Final answer:
The linear speed of an ultracentrifuge is calculated to be about 0.524 km/s, while Earth's linear speed in its orbit is calculated to be approximately 29.7 km/s, verifying the initial information presented. The correct option is b).
Step-by-step explanation:
The question asks us to verify the linear speed of an ultracentrifuge and Earth in its orbit. The linear speed of a point on the circumference of a rotating object can be calculated using the formula v = r⋅ω, where v is the linear speed, r is the radius, and ω is the angular velocity. In case (a), to find the linear speed of a point on an ultracentrifuge 0.100 m from its center rotating at 50,000 revolutions per minute (rpm), we first convert the rpm to radians per second (rad/s), given that 1 revolution is 2π radians and 1 minute is 60 seconds.
For the ultracentrifuge:
ω = 50,000 rev/min × (2π rad/rev) × (1 min/60 s) ≈ 5,236 rad/s
The linear speed v = 0.100 m × 5,236 rad/s ≈ 524 m/s, which is equivalent to 0.524 km/s.
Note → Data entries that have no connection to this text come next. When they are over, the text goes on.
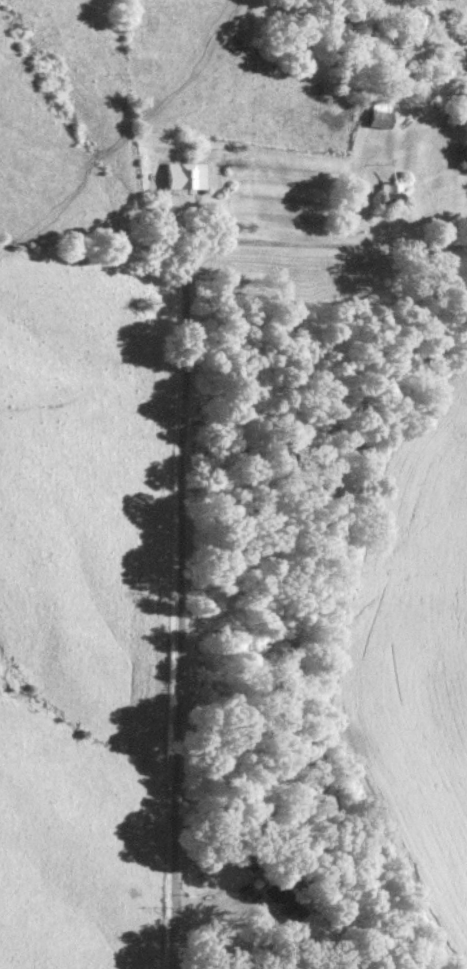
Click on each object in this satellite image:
building: (383, 112)
building: (464, 154)
building: (189, 174)
building: (395, 191)
road: (174, 469)

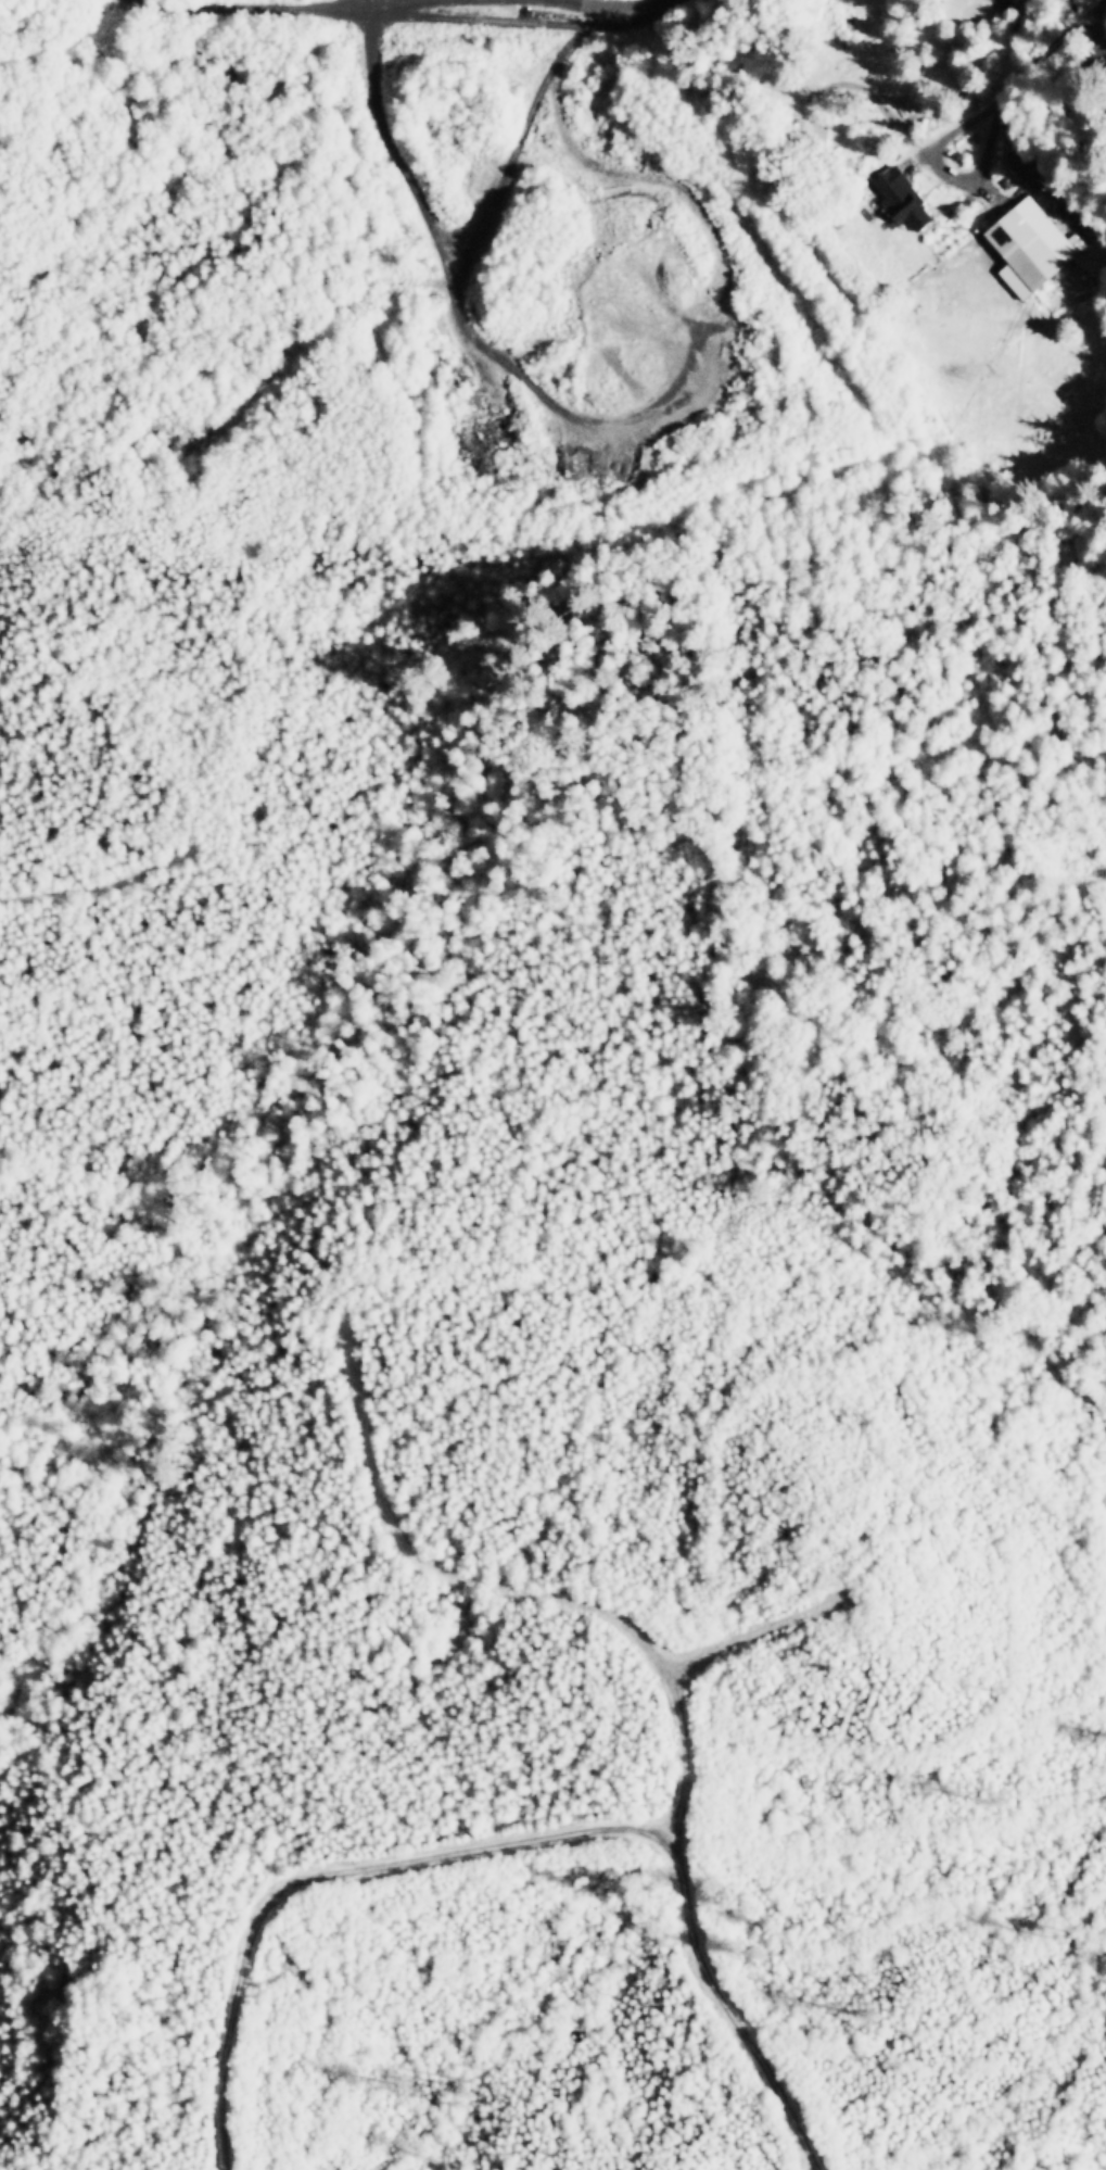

In case (b), the average linear speed of Earth in orbit can be calculated by using the orbital circumference divided by the orbital period (one year). Given the average distance from Earth to the Sun is 1.5 x 10¹¹ meters, and Earth's orbit is approximately circular, the circumference of Earth's orbit is 2π×1.5 x 10¹¹ meters. The Earth takes about 365.25 days to complete one orbit, which equals 365.25×24×60×60 seconds. We calculate the speed v as the orbit's circumference divided by the time in seconds, which results in roughly 29.7 km/s. The correct options are (a) 0.524 km/s for the ultracentrifuge and (b) 29.7 km/s for Earth's orbit. Thus, we see that the ultracentrifuge has a linear speed of about 0.50 km/s as given, and Earth's linear speed in its orbit is indeed close to 30 km/s.